Would you restate the listing word for word, with the images omitted?

◆ Dataset records
◆ ◆ ◆

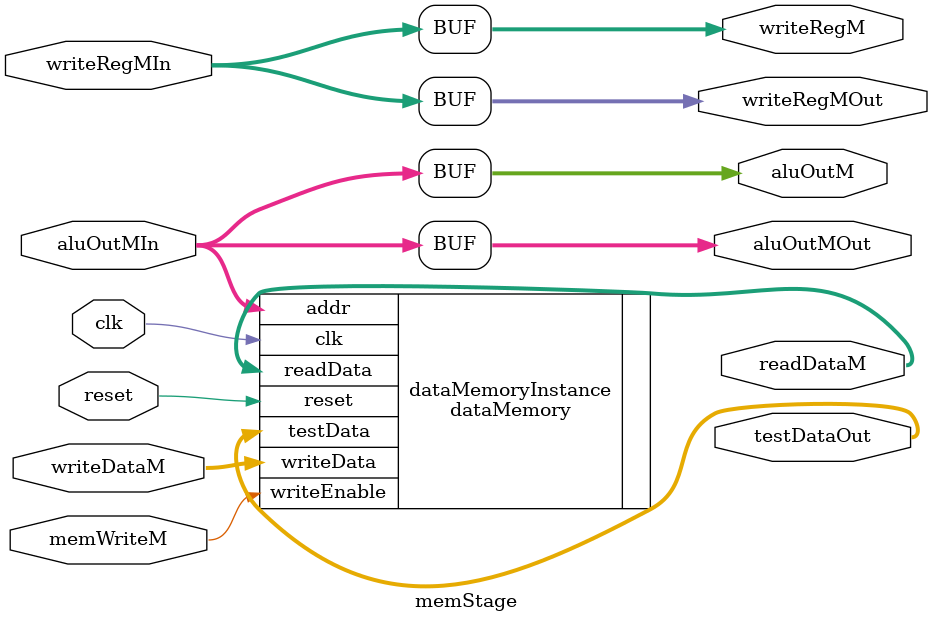
<source format=v>
module memStage (
    output wire  [4:0]   writeRegMOut,
    output wire  [31:0]  aluOutMOut, 
    output wire  [31:0]  readDataM,
    output wire  [31:0]  aluOutM, 
    output wire  [4:0]   writeRegM,
    output wire  [31:0]  testDataOut, 
    input  wire  [4:0]   writeRegMIn, 
    input  wire  [31:0]  aluOutMIn, 
    input  wire  [31:0]  writeDataM, 
    input  wire          memWriteM, 
    input  wire          clk, 
    input  wire          reset 
);

assign writeRegM    = writeRegMIn;
assign writeRegMOut = writeRegMIn; 
assign aluOutM      = aluOutMIn; 
assign aluOutMOut   = aluOutMIn; 

dataMemory #(32, 32, 128) dataMemoryInstance
(
    .readData    (readDataM), 
    .testData    (testDataOut), 
    .writeData   (writeDataM), 
    .addr        (aluOutMIn),
    .writeEnable (memWriteM), 
    .clk         (clk), 
    .reset       (reset)
); 

endmodule
</source>
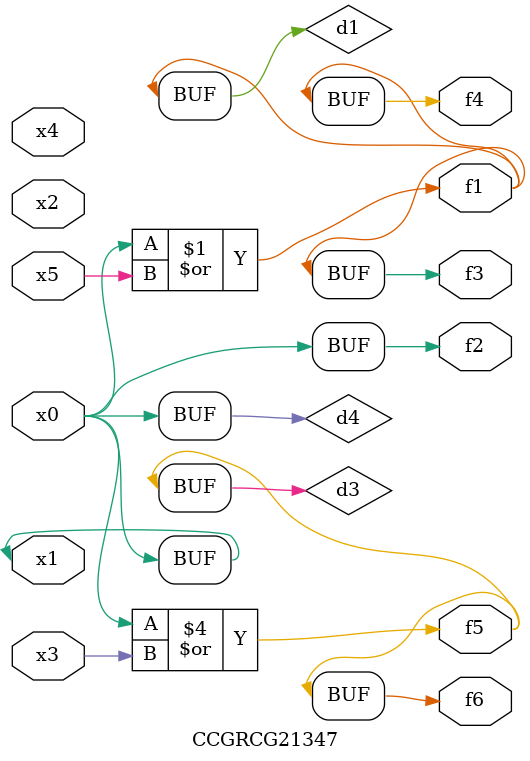
<source format=v>
module CCGRCG21347(
	input x0, x1, x2, x3, x4, x5,
	output f1, f2, f3, f4, f5, f6
);

	wire d1, d2, d3, d4;

	or (d1, x0, x5);
	xnor (d2, x1, x4);
	or (d3, x0, x3);
	buf (d4, x0, x1);
	assign f1 = d1;
	assign f2 = d4;
	assign f3 = d1;
	assign f4 = d1;
	assign f5 = d3;
	assign f6 = d3;
endmodule

</source>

◆ ◆ ◆

◆ Response to this task
<source format=v>
module memStage (
    output wire  [4:0]   writeRegMOut,
    output wire  [31:0]  aluOutMOut, 
    output wire  [31:0]  readDataM,
    output wire  [31:0]  aluOutM, 
    output wire  [4:0]   writeRegM,
    output wire  [31:0]  testDataOut, 
    input  wire  [4:0]   writeRegMIn, 
    input  wire  [31:0]  aluOutMIn, 
    input  wire  [31:0]  writeDataM, 
    input  wire          memWriteM, 
    input  wire          clk, 
    input  wire          reset 
);

assign writeRegM    = writeRegMIn;
assign writeRegMOut = writeRegMIn; 
assign aluOutM      = aluOutMIn; 
assign aluOutMOut   = aluOutMIn; 

dataMemory #(32, 32, 128) dataMemoryInstance
(
    .readData    (readDataM), 
    .testData    (testDataOut), 
    .writeData   (writeDataM), 
    .addr        (aluOutMIn),
    .writeEnable (memWriteM), 
    .clk         (clk), 
    .reset       (reset)
); 

endmodule
</source>
<source format=v>
module CCGRCG21347(
	input x0, x1, x2, x3, x4, x5,
	output f1, f2, f3, f4, f5, f6
);

	wire d1, d2, d3, d4;

	or (d1, x0, x5);
	xnor (d2, x1, x4);
	or (d3, x0, x3);
	buf (d4, x0, x1);
	assign f1 = d1;
	assign f2 = d4;
	assign f3 = d1;
	assign f4 = d1;
	assign f5 = d3;
	assign f6 = d3;
endmodule

</source>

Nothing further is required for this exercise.